(Given data Opens)

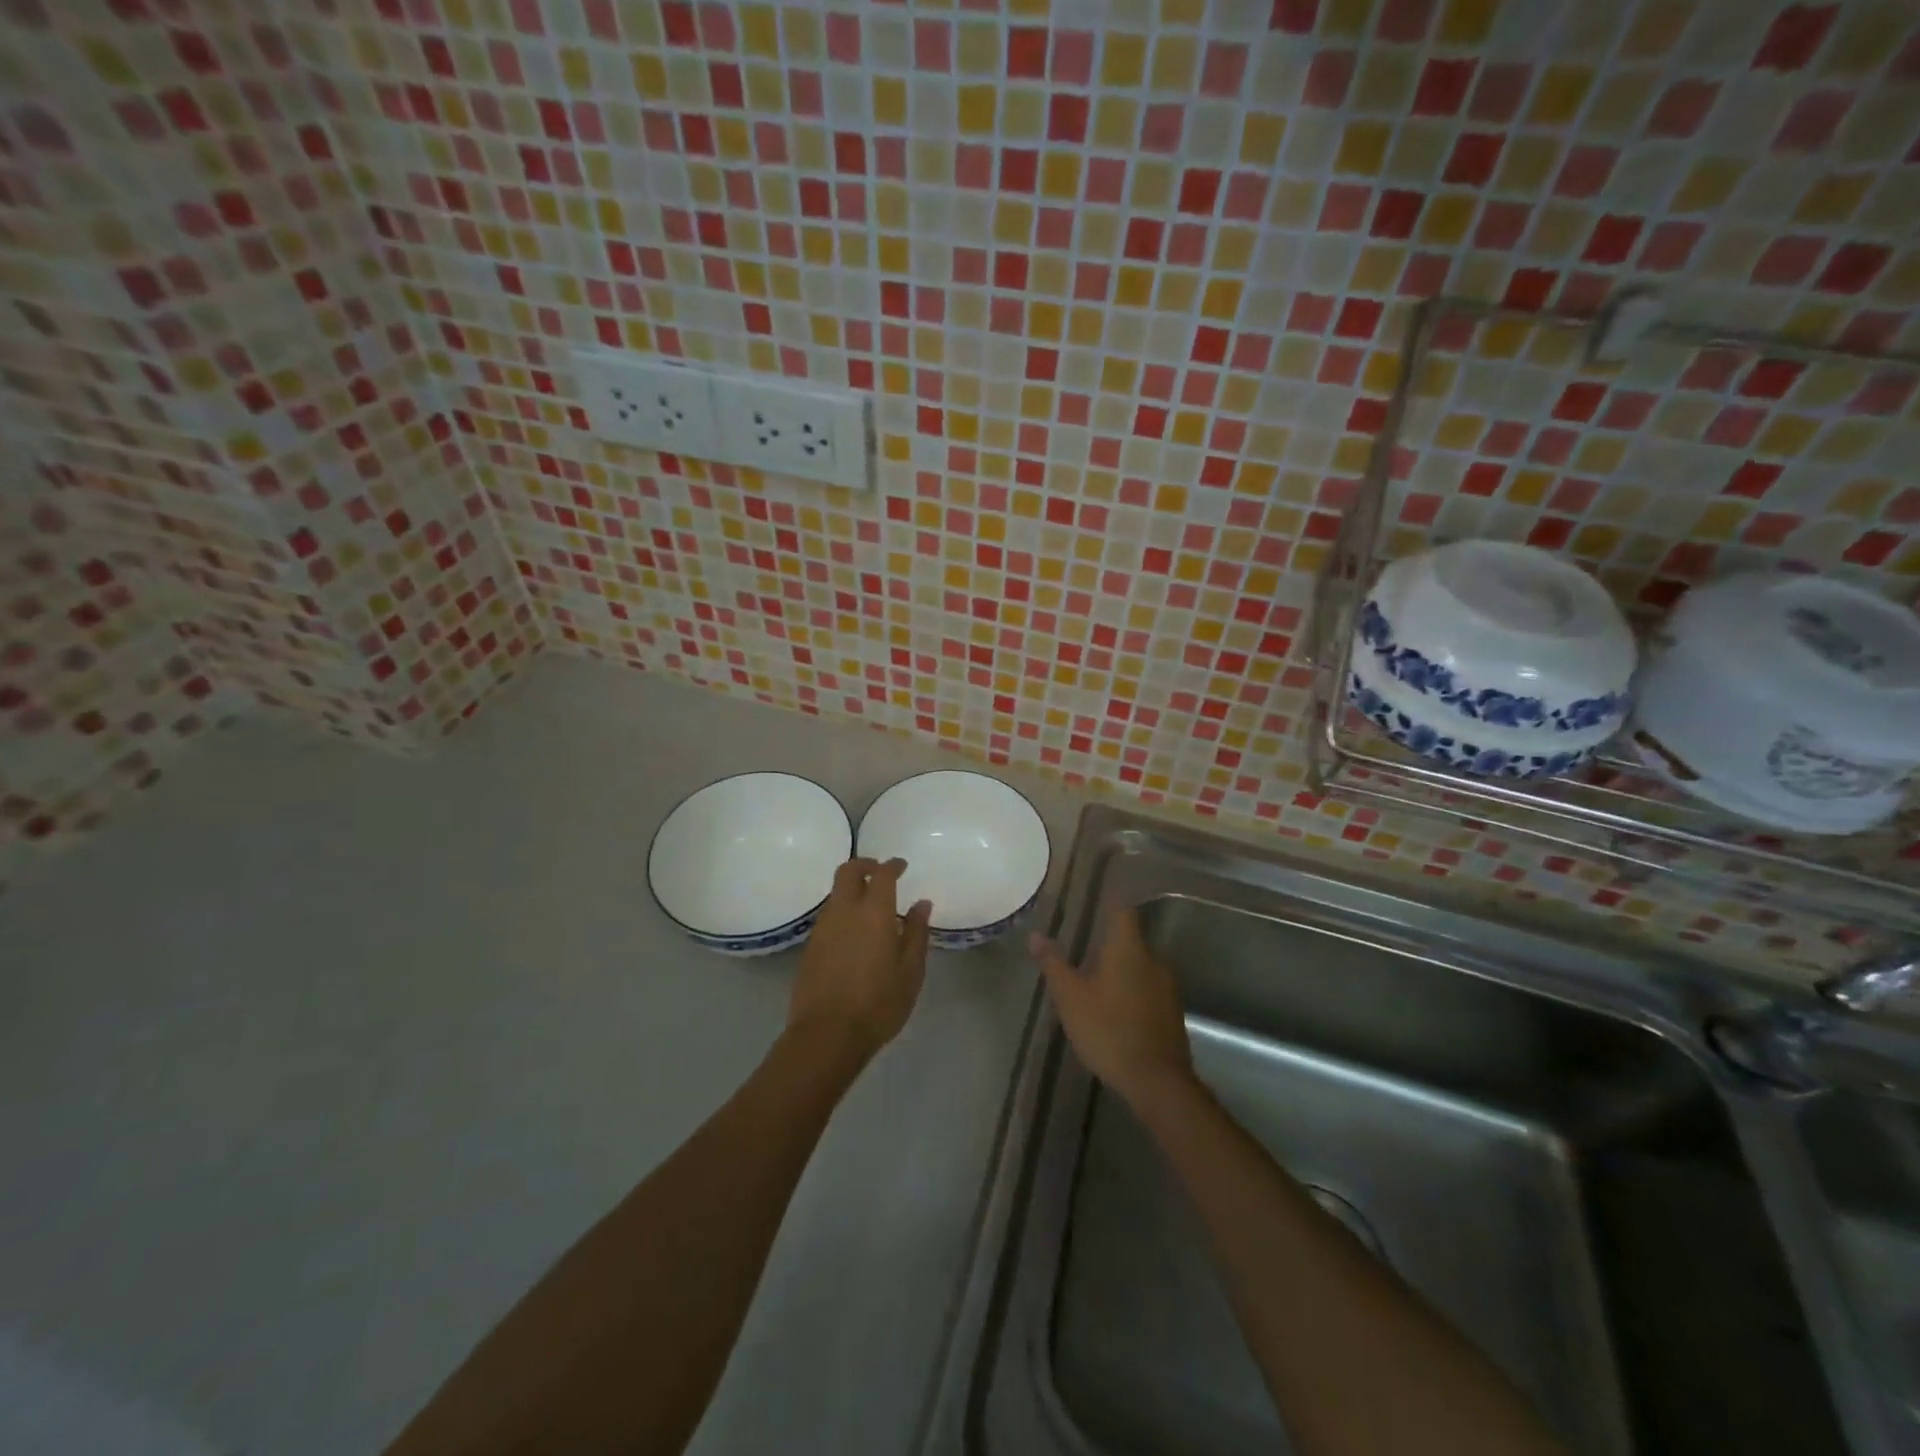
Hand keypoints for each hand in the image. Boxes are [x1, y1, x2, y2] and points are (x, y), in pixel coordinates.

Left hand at [789, 857, 932, 1059]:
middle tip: (880, 873)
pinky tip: (854, 933)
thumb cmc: (879, 1003)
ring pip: (835, 893)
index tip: (902, 866)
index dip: (893, 866)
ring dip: (852, 889)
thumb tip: (921, 904)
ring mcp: (823, 927)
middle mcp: (844, 911)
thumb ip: (917, 933)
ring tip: (870, 908)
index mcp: (874, 912)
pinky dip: (842, 912)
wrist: (827, 1034)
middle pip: (848, 871)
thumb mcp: (910, 971)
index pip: (882, 874)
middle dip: (865, 865)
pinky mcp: (810, 946)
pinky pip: (828, 915)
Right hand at [1031, 906, 1192, 1108]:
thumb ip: (1054, 965)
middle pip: (1130, 939)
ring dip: (1120, 969)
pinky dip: (1132, 992)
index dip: (1111, 899)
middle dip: (1109, 942)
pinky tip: (1116, 1011)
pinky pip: (1148, 990)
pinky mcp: (1172, 1013)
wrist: (1157, 1081)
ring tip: (1096, 983)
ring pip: (1140, 966)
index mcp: (1127, 949)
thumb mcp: (1070, 998)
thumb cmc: (1108, 1030)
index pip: (1122, 910)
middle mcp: (1152, 960)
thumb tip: (1036, 935)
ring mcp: (1167, 987)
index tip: (1099, 894)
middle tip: (1084, 949)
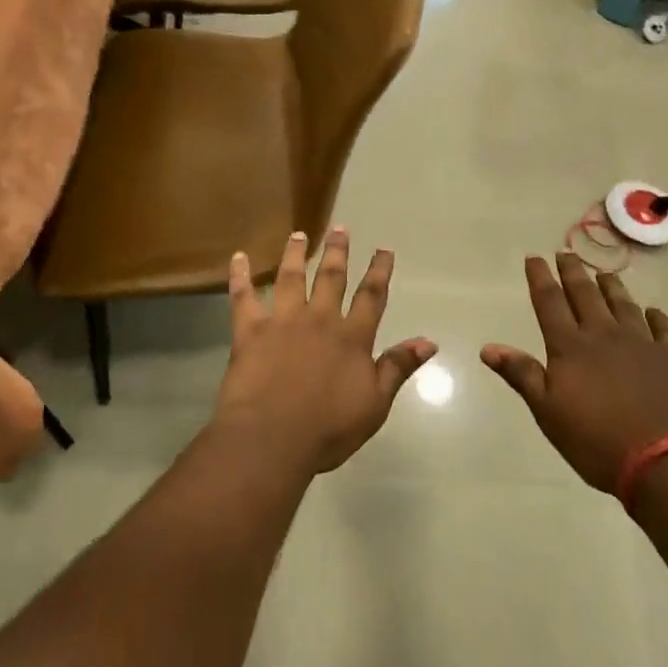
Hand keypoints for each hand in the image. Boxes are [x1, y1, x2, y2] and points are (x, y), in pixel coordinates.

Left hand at [215, 227, 437, 474]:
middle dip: (337, 252)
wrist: (273, 439)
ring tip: (299, 234)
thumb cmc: (328, 429)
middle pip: (331, 278)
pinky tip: (238, 257)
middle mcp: (319, 320)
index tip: (384, 249)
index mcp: (351, 338)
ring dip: (295, 254)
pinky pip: (243, 298)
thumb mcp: (375, 404)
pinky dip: (240, 276)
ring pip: (290, 278)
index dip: (379, 271)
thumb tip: (429, 341)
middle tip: (340, 227)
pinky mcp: (250, 331)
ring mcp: (283, 322)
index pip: (371, 296)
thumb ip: (398, 367)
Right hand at [481, 254, 667, 493]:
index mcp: (570, 347)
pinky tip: (652, 312)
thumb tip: (488, 347)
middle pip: (585, 295)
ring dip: (611, 287)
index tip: (534, 258)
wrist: (666, 461)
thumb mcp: (548, 412)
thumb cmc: (596, 441)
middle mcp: (604, 335)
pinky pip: (663, 328)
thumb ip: (522, 375)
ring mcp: (642, 343)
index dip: (540, 278)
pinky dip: (656, 316)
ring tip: (604, 273)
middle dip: (573, 272)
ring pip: (623, 304)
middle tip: (566, 253)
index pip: (550, 302)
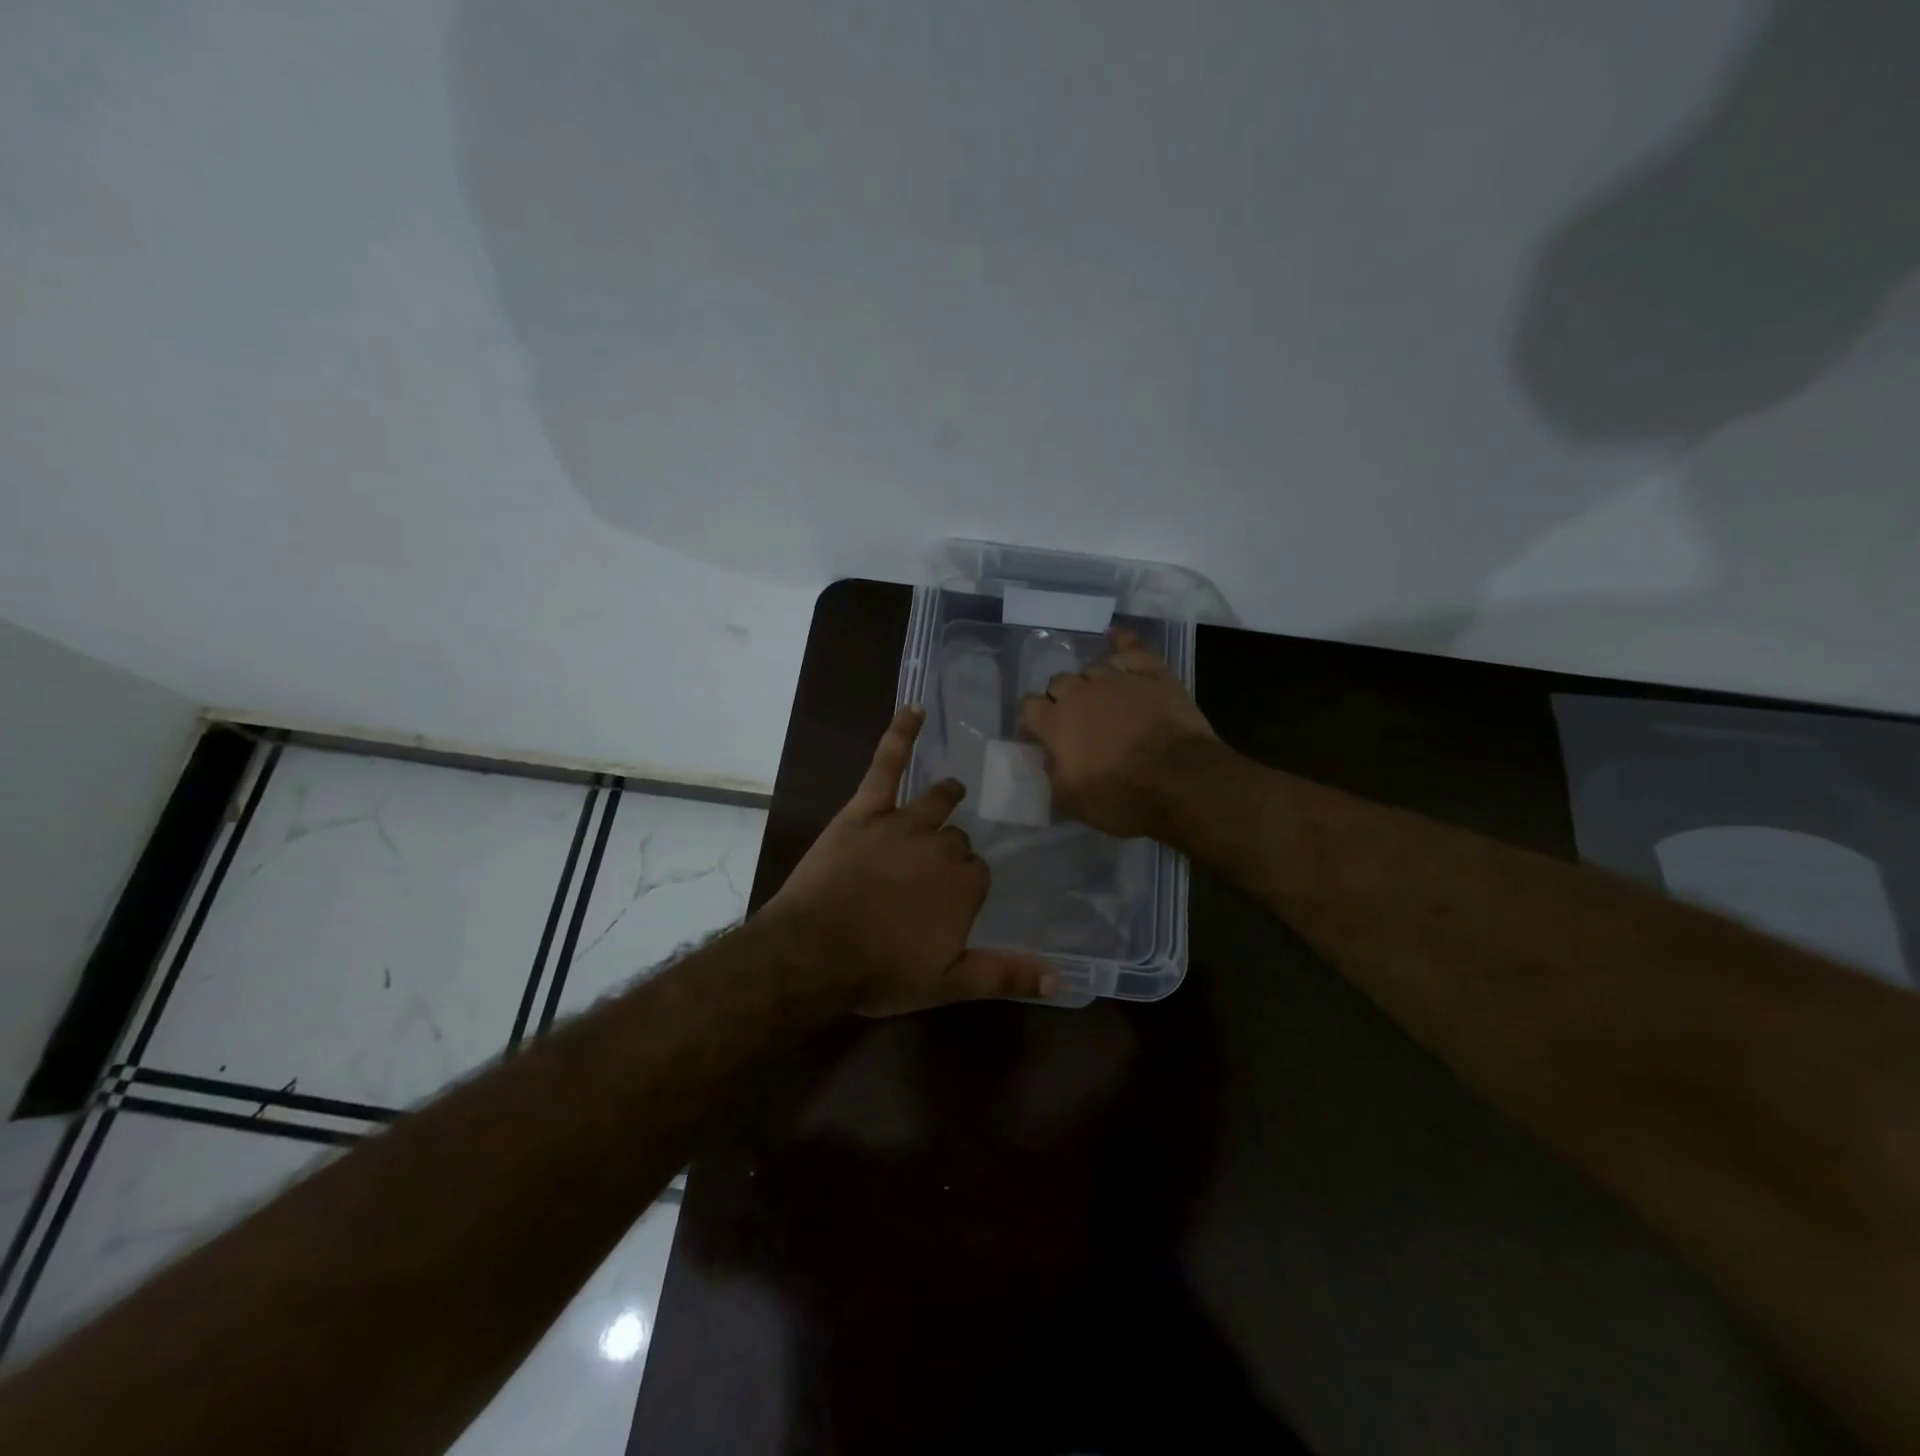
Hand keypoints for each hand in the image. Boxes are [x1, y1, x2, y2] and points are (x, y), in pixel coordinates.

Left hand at [767, 706, 1053, 1015]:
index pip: (978, 872)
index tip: (951, 900)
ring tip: (952, 791)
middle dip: (949, 851)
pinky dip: (901, 734)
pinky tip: (914, 709)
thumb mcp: (948, 984)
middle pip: (956, 839)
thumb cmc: (880, 971)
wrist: (814, 953)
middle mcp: (941, 846)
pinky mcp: (866, 809)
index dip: (965, 885)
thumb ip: (1004, 975)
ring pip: (934, 802)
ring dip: (945, 797)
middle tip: (931, 872)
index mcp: (964, 884)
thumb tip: (1061, 980)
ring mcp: (903, 822)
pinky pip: (887, 764)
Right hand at [1018, 627, 1216, 839]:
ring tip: (1106, 699)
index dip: (1035, 719)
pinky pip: (1131, 646)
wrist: (1181, 782)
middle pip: (1059, 682)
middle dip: (1063, 699)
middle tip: (1079, 721)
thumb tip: (1050, 754)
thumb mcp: (1073, 802)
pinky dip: (1122, 642)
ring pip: (1093, 668)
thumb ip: (1053, 772)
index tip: (1042, 734)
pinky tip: (1116, 637)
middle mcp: (1080, 693)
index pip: (1029, 706)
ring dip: (1093, 682)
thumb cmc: (1122, 798)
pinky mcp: (1151, 672)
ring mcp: (1116, 678)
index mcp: (1055, 723)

(Given data Closes)

Exercise requirements:
In the listing above, find the line containing "pinky dip: (1132, 992)" and the line containing "thumb tip: (1036, 935)", then retype both and every line between them exactly, with nothing else.

Expected output:
pinky dip: (1132, 992)
index dip: (1111, 899)
middle dip: (1109, 942)
pinky tip: (1116, 1011)
pinky pip: (1148, 990)
pinky mcp: (1172, 1013)
wrist: (1157, 1081)
ring tip: (1096, 983)
ring pip: (1140, 966)
index mcp: (1127, 949)
thumb mcp: (1070, 998)
thumb cmc: (1108, 1030)
index pip: (1122, 910)
middle mcp: (1152, 960)
thumb tip: (1036, 935)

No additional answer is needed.